According to a survey released Thursday by the Democracy Fund + UCLA Nationscape Project, Americans were more positive about the state of the economy now than they were in June.
Poll results show:
- 64% of Americans say the state of economy is worse off today compared to the same time frame a year ago, which is down from 73% who felt that way in June.
- 76% of Democrats say the economy is worse now than it was last year.
- 50% of Republicans say the economy has remained about the same this year compared to last year.
Robert Griffin, research director for the Democracy Fund Voter Study Group, told USA Today that despite the morale boost, the country is politically divided on the state of the economy.
“It could be the case that people are accurately assessing that the economy is doing better ... and they're reacting to that it is still on par to along partisan lines,” Griffin said. “The other piece of it ... as we enter election season, the extent to which these things start to be part of the motivators (for people voting) probably cranks up just a little bit more than usual.”
Lockdowns imposed by the coronavirus pandemic sent the economy into a recession.
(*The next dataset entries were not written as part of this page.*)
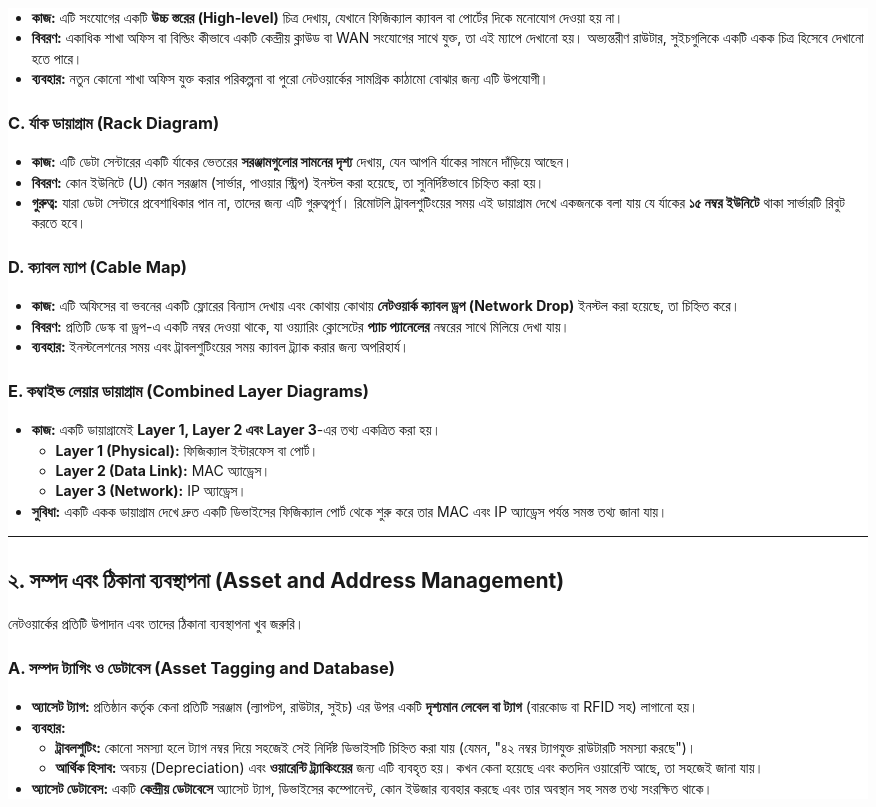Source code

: * **কাজ:** এটি সংযোগের একটি **উচ্চ স্তরের (High-level)** চিত্র দেখায়, যেখানে ফিজিক্যাল ক্যাবল বা পোর্টের দিকে মনোযোগ দেওয়া হয় না।
* **বিবরণ:** একাধিক শাখা অফিস বা বিল্ডিং কীভাবে একটি কেন্দ্রীয় ক্লাউড বা WAN সংযোগের সাথে যুক্ত, তা এই ম্যাপে দেখানো হয়। অভ্যন্তরীণ রাউটার, সুইচগুলিকে একটি একক চিত্র হিসেবে দেখানো হতে পারে।
* **ব্যবহার:** নতুন কোনো শাখা অফিস যুক্ত করার পরিকল্পনা বা পুরো নেটওয়ার্কের সামগ্রিক কাঠামো বোঝার জন্য এটি উপযোগী।

### C. র্যাক ডায়াগ্রাম (Rack Diagram)

* **কাজ:** এটি ডেটা সেন্টারের একটি র্যাকের ভেতরের **সরঞ্জামগুলোর সামনের দৃশ্য** দেখায়, যেন আপনি র্যাকের সামনে দাঁড়িয়ে আছেন।
* **বিবরণ:** কোন ইউনিটে (U) কোন সরঞ্জাম (সার্ভার, পাওয়ার স্ট্রিপ) ইনস্টল করা হয়েছে, তা সুনির্দিষ্টভাবে চিহ্নিত করা হয়।
* **গুরুত্ব:** যারা ডেটা সেন্টারে প্রবেশাধিকার পান না, তাদের জন্য এটি গুরুত্বপূর্ণ। রিমোটলি ট্রাবলশুটিংয়ের সময় এই ডায়াগ্রাম দেখে একজনকে বলা যায় যে র্যাকের **১৫ নম্বর ইউনিটে** থাকা সার্ভারটি রিবুট করতে হবে।

### D. ক্যাবল ম্যাপ (Cable Map)

* **কাজ:** এটি অফিসের বা ভবনের একটি ফ্লোরের বিন্যাস দেখায় এবং কোথায় কোথায় **নেটওয়ার্ক ক্যাবল ড্রপ (Network Drop)** ইনস্টল করা হয়েছে, তা চিহ্নিত করে।
* **বিবরণ:** প্রতিটি ডেস্ক বা ড্রপ-এ একটি নম্বর দেওয়া থাকে, যা ওয়্যারিং ক্লোসেটের **প্যাচ প্যানেলের** নম্বরের সাথে মিলিয়ে দেখা যায়।
* **ব্যবহার:** ইনস্টলেশনের সময় এবং ট্রাবলশুটিংয়ের সময় ক্যাবল ট্র্যাক করার জন্য অপরিহার্য।

### E. কম্বাইন্ড লেয়ার ডায়াগ্রাম (Combined Layer Diagrams)

* **কাজ:** একটি ডায়াগ্রামেই **Layer 1, Layer 2 এবং Layer 3**-এর তথ্য একত্রিত করা হয়।
    * **Layer 1 (Physical):** ফিজিক্যাল ইন্টারফেস বা পোর্ট।
    * **Layer 2 (Data Link):** MAC অ্যাড্রেস।
    * **Layer 3 (Network):** IP অ্যাড্রেস।
* **সুবিধা:** একটি একক ডায়াগ্রাম দেখে দ্রুত একটি ডিভাইসের ফিজিক্যাল পোর্ট থেকে শুরু করে তার MAC এবং IP অ্যাড্রেস পর্যন্ত সমস্ত তথ্য জানা যায়।

---

## ২. সম্পদ এবং ঠিকানা ব্যবস্থাপনা (Asset and Address Management)

নেটওয়ার্কের প্রতিটি উপাদান এবং তাদের ঠিকানা ব্যবস্থাপনা খুব জরুরি।

### A. সম্পদ ট্যাগিং ও ডেটাবেস (Asset Tagging and Database)

* **অ্যাসেট ট্যাগ:** প্রতিষ্ঠান কর্তৃক কেনা প্রতিটি সরঞ্জাম (ল্যাপটপ, রাউটার, সুইচ) এর উপর একটি **দৃশ্যমান লেবেল বা ট্যাগ** (বারকোড বা RFID সহ) লাগানো হয়।
* **ব্যবহার:**
    * **ট্রাবলশুটিং:** কোনো সমস্যা হলে ট্যাগ নম্বর দিয়ে সহজেই সেই নির্দিষ্ট ডিভাইসটি চিহ্নিত করা যায় (যেমন, "৪২ নম্বর ট্যাগযুক্ত রাউটারটি সমস্যা করছে")।
    * **আর্থিক হিসাব:** অবচয় (Depreciation) এবং **ওয়ারেন্টি ট্র্যাকিংয়ের** জন্য এটি ব্যবহৃত হয়। কখন কেনা হয়েছে এবং কতদিন ওয়ারেন্টি আছে, তা সহজেই জানা যায়।
* **অ্যাসেট ডেটাবেস:** একটি **কেন্দ্রীয় ডেটাবেসে** অ্যাসেট ট্যাগ, ডিভাইসের কম্পোনেন্ট, কোন ইউজার ব্যবহার করছে এবং তার অবস্থান সহ সমস্ত তথ্য সংরক্ষিত থাকে।
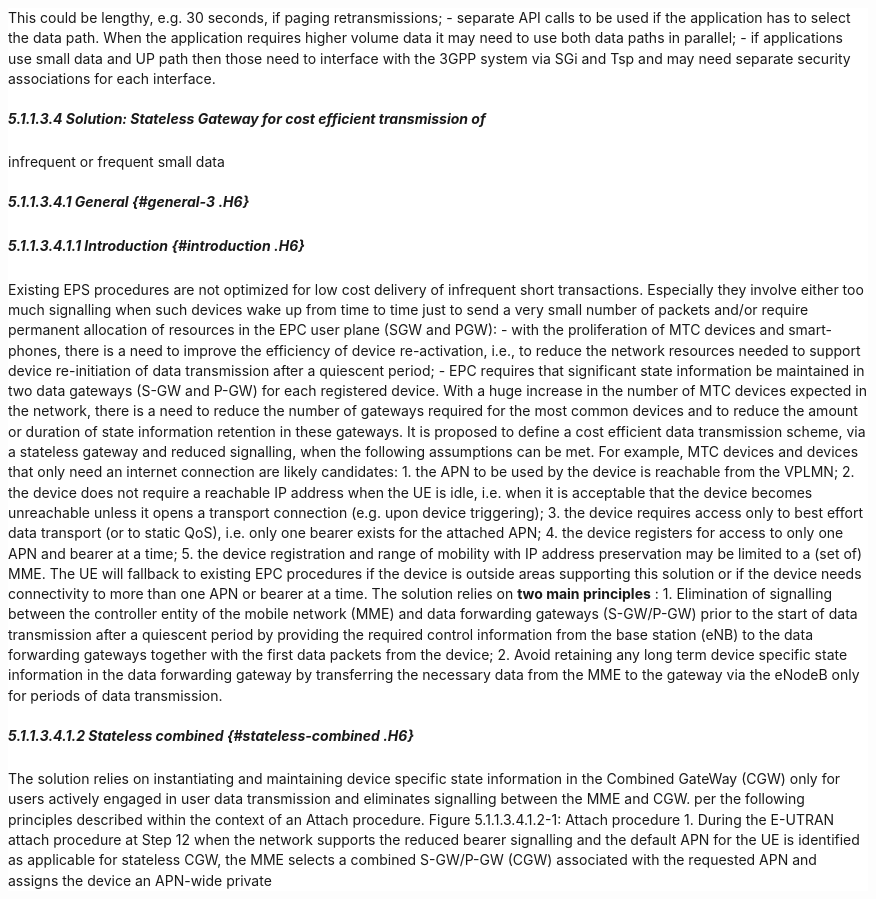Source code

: This could be lengthy, e.g. 30 seconds, if paging retransmissions;
\- separate API calls to be used if the application has to select the data
path. When the application requires higher volume data it may need to use both
data paths in parallel;
\- if applications use small data and UP path then those need to interface
with the 3GPP system via SGi and Tsp and may need separate security
associations for each interface.
##### 5.1.1.3.4 Solution: Stateless Gateway for cost efficient transmission of
infrequent or frequent small data
##### 5.1.1.3.4.1 General {#general-3 .H6}
##### 5.1.1.3.4.1.1 Introduction {#introduction .H6}
Existing EPS procedures are not optimized for low cost delivery of infrequent
short transactions. Especially they involve either too much signalling when
such devices wake up from time to time just to send a very small number of
packets and/or require permanent allocation of resources in the EPC user plane
(SGW and PGW):
\- with the proliferation of MTC devices and smart-phones, there is a need to
improve the efficiency of device re-activation, i.e., to reduce the network
resources needed to support device re-initiation of data transmission after a
quiescent period;
\- EPC requires that significant state information be maintained in two data
gateways (S-GW and P-GW) for each registered device. With a huge increase in
the number of MTC devices expected in the network, there is a need to reduce
the number of gateways required for the most common devices and to reduce the
amount or duration of state information retention in these gateways.
It is proposed to define a cost efficient data transmission scheme, via a
stateless gateway and reduced signalling, when the following assumptions can
be met. For example, MTC devices and devices that only need an internet
connection are likely candidates:
1\. the APN to be used by the device is reachable from the VPLMN;
2\. the device does not require a reachable IP address when the UE is idle,
i.e. when it is acceptable that the device becomes unreachable unless it opens
a transport connection (e.g. upon device triggering);
3\. the device requires access only to best effort data transport (or to
static QoS), i.e. only one bearer exists for the attached APN;
4\. the device registers for access to only one APN and bearer at a time;
5\. the device registration and range of mobility with IP address preservation
may be limited to a (set of) MME.
The UE will fallback to existing EPC procedures if the device is outside areas
supporting this solution or if the device needs connectivity to more than one
APN or bearer at a time.
The solution relies on **two main principles** :
1\. Elimination of signalling between the controller entity of the mobile
network (MME) and data forwarding gateways (S-GW/P-GW) prior to the start of
data transmission after a quiescent period by providing the required control
information from the base station (eNB) to the data forwarding gateways
together with the first data packets from the device;
2\. Avoid retaining any long term device specific state information in the
data forwarding gateway by transferring the necessary data from the MME to the
gateway via the eNodeB only for periods of data transmission.
##### 5.1.1.3.4.1.2 Stateless combined {#stateless-combined .H6}
The solution relies on instantiating and maintaining device specific state
information in the Combined GateWay (CGW) only for users actively engaged in
user data transmission and eliminates signalling between the MME and CGW. per
the following principles described within the context of an Attach procedure.
Figure 5.1.1.3.4.1.2-1: Attach procedure
1\. During the E-UTRAN attach procedure at Step 12 when the network supports
the reduced bearer signalling and the default APN for the UE is identified as
applicable for stateless CGW, the MME selects a combined S-GW/P-GW (CGW)
associated with the requested APN and assigns the device an APN-wide private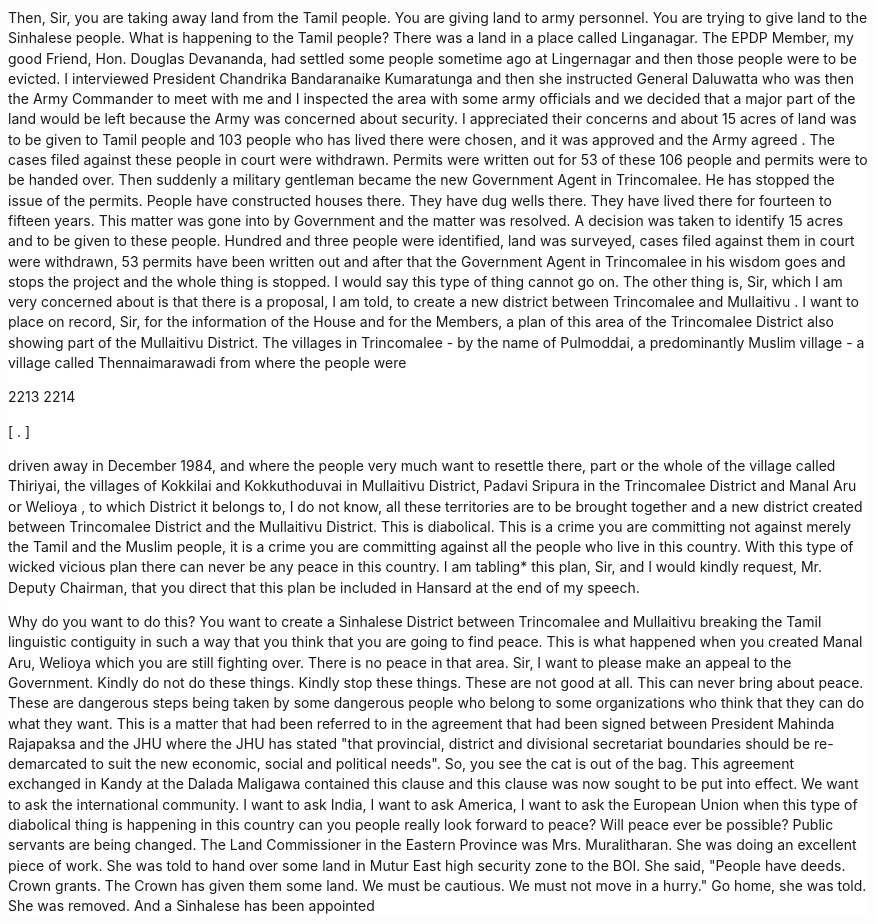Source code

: Then, Sir, you are taking away land from the Tamil people. You are giving land to army personnel. You are trying to give land to the Sinhalese people. What is happening to the Tamil people? There was a land in a place called Linganagar. The EPDP Member, my good Friend, Hon. Douglas Devananda, had settled some people sometime ago at Lingernagar and then those people were to be evicted. I interviewed President Chandrika Bandaranaike Kumaratunga and then she instructed General Daluwatta who was then the Army Commander to meet with me and I inspected the area with some army officials and we decided that a major part of the land would be left because the Army was concerned about security. I appreciated their concerns and about 15 acres of land was to be given to Tamil people and 103 people who has lived there were chosen, and it was approved and the Army agreed . The cases filed against these people in court were withdrawn. Permits were written out for 53 of these 106 people and permits were to be handed over. Then suddenly a military gentleman became the new Government Agent in Trincomalee. He has stopped the issue of the permits. People have constructed houses there. They have dug wells there. They have lived there for fourteen to fifteen years. This matter was gone into by Government and the matter was resolved. A decision was taken to identify 15 acres and to be given to these people. Hundred and three people were identified, land was surveyed, cases filed against them in court were withdrawn, 53 permits have been written out and after that the Government Agent in Trincomalee in his wisdom goes and stops the project and the whole thing is stopped. I would say this type of thing cannot go on. The other thing is, Sir, which I am very concerned about is that there is a proposal, I am told, to create a new district between Trincomalee and Mullaitivu . I want to place on record, Sir, for the information of the House and for the Members, a plan of this area of the Trincomalee District also showing part of the Mullaitivu District. The villages in Trincomalee - by the name of Pulmoddai, a predominantly Muslim village - a village called Thennaimarawadi from where the people were

2213 2214

[ . ]

driven away in December 1984, and where the people very much want to resettle there, part or the whole of the village called Thiriyai, the villages of Kokkilai and Kokkuthoduvai in Mullaitivu District, Padavi Sripura in the Trincomalee District and Manal Aru or Welioya , to which District it belongs to, I do not know, all these territories are to be brought together and a new district created between Trincomalee District and the Mullaitivu District. This is diabolical. This is a crime you are committing not against merely the Tamil and the Muslim people, it is a crime you are committing against all the people who live in this country. With this type of wicked vicious plan there can never be any peace in this country. I am tabling* this plan, Sir, and I would kindly request, Mr. Deputy Chairman, that you direct that this plan be included in Hansard at the end of my speech.

Why do you want to do this? You want to create a Sinhalese District between Trincomalee and Mullaitivu breaking the Tamil linguistic contiguity in such a way that you think that you are going to find peace. This is what happened when you created Manal Aru, Welioya which you are still fighting over. There is no peace in that area. Sir, I want to please make an appeal to the Government. Kindly do not do these things. Kindly stop these things. These are not good at all. This can never bring about peace. These are dangerous steps being taken by some dangerous people who belong to some organizations who think that they can do what they want. This is a matter that had been referred to in the agreement that had been signed between President Mahinda Rajapaksa and the JHU where the JHU has stated "that provincial, district and divisional secretariat boundaries should be re-demarcated to suit the new economic, social and political needs". So, you see the cat is out of the bag. This agreement exchanged in Kandy at the Dalada Maligawa contained this clause and this clause was now sought to be put into effect. We want to ask the international community. I want to ask India, I want to ask America, I want to ask the European Union when this type of diabolical thing is happening in this country can you people really look forward to peace? Will peace ever be possible? Public servants are being changed. The Land Commissioner in the Eastern Province was Mrs. Muralitharan. She was doing an excellent piece of work. She was told to hand over some land in Mutur East high security zone to the BOI. She said, "People have deeds. Crown grants. The Crown has given them some land. We must be cautious. We must not move in a hurry." Go home, she was told. She was removed. And a Sinhalese has been appointed
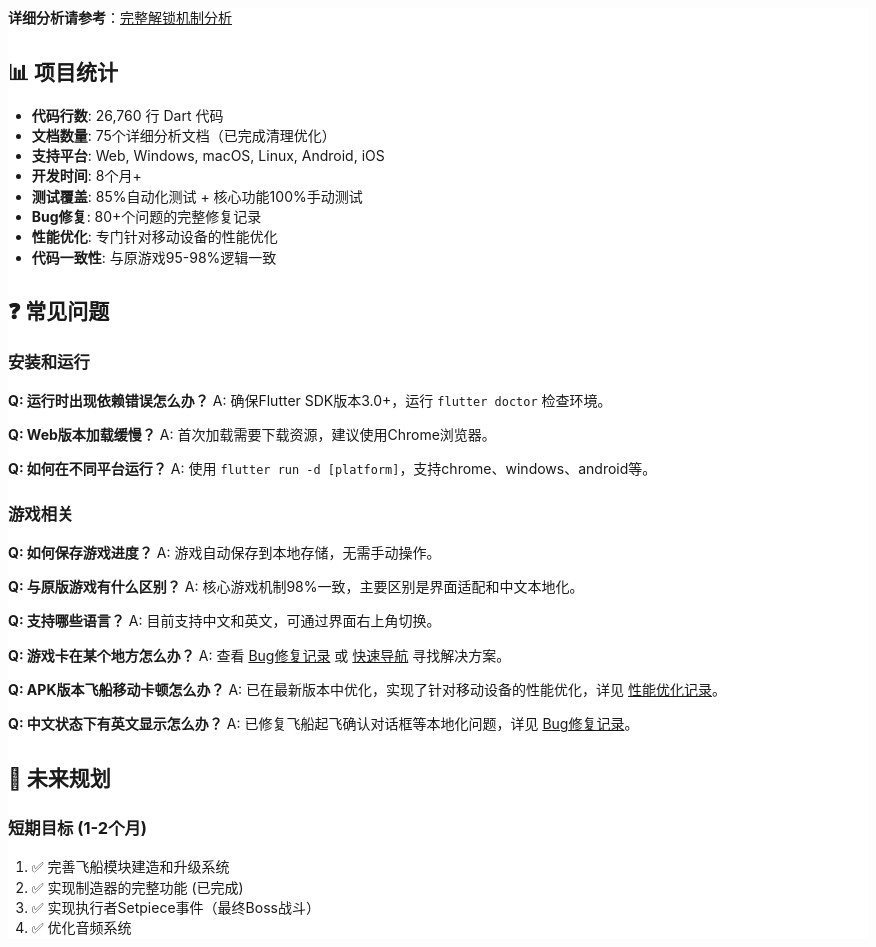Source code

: **详细分析请参考**：[完整解锁机制分析](docs/comprehensive_unlock_analysis.md)

## 📊 项目统计

- **代码行数**: 26,760 行 Dart 代码
- **文档数量**: 75个详细分析文档（已完成清理优化）
- **支持平台**: Web, Windows, macOS, Linux, Android, iOS
- **开发时间**: 8个月+
- **测试覆盖**: 85%自动化测试 + 核心功能100%手动测试
- **Bug修复**: 80+个问题的完整修复记录
- **性能优化**: 专门针对移动设备的性能优化
- **代码一致性**: 与原游戏95-98%逻辑一致

## ❓ 常见问题

### 安装和运行
**Q: 运行时出现依赖错误怎么办？**
A: 确保Flutter SDK版本3.0+，运行 `flutter doctor` 检查环境。

**Q: Web版本加载缓慢？**
A: 首次加载需要下载资源，建议使用Chrome浏览器。

**Q: 如何在不同平台运行？**
A: 使用 `flutter run -d [platform]`，支持chrome、windows、android等。

### 游戏相关
**Q: 如何保存游戏进度？**
A: 游戏自动保存到本地存储，无需手动操作。

**Q: 与原版游戏有什么区别？**
A: 核心游戏机制98%一致，主要区别是界面适配和中文本地化。

**Q: 支持哪些语言？**
A: 目前支持中文和英文，可通过界面右上角切换。

**Q: 游戏卡在某个地方怎么办？**
A: 查看 [Bug修复记录](./docs/05_bug_fixes/) 或 [快速导航](./docs/QUICK_NAVIGATION.md) 寻找解决方案。

**Q: APK版本飞船移动卡顿怎么办？**
A: 已在最新版本中优化，实现了针对移动设备的性能优化，详见 [性能优化记录](./docs/06_optimizations/)。

**Q: 中文状态下有英文显示怎么办？**
A: 已修复飞船起飞确认对话框等本地化问题，详见 [Bug修复记录](./docs/05_bug_fixes/)。

## 🚀 未来规划

### 短期目标 (1-2个月)
1. ✅ 完善飞船模块建造和升级系统
2. ✅ 实现制造器的完整功能 (已完成)
3. ✅ 实现执行者Setpiece事件（最终Boss战斗）
4. ✅ 优化音频系统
But businesses have started to reopen and unemployment claims have dropped. On Thursday, the Labor Department reported that more than 824,000 Americans filed for unemployment insurance for the first time last week, which is a significant decrease from the record high 6.2 million who filed first-time claims in early spring.
The Democracy Fund + UCLA Nationscape Project is a large-scale study of the American electorate. This poll surveyed 6,768 Americans between Sept. 10-16. The margin of error is plus or minus 2 percentage points.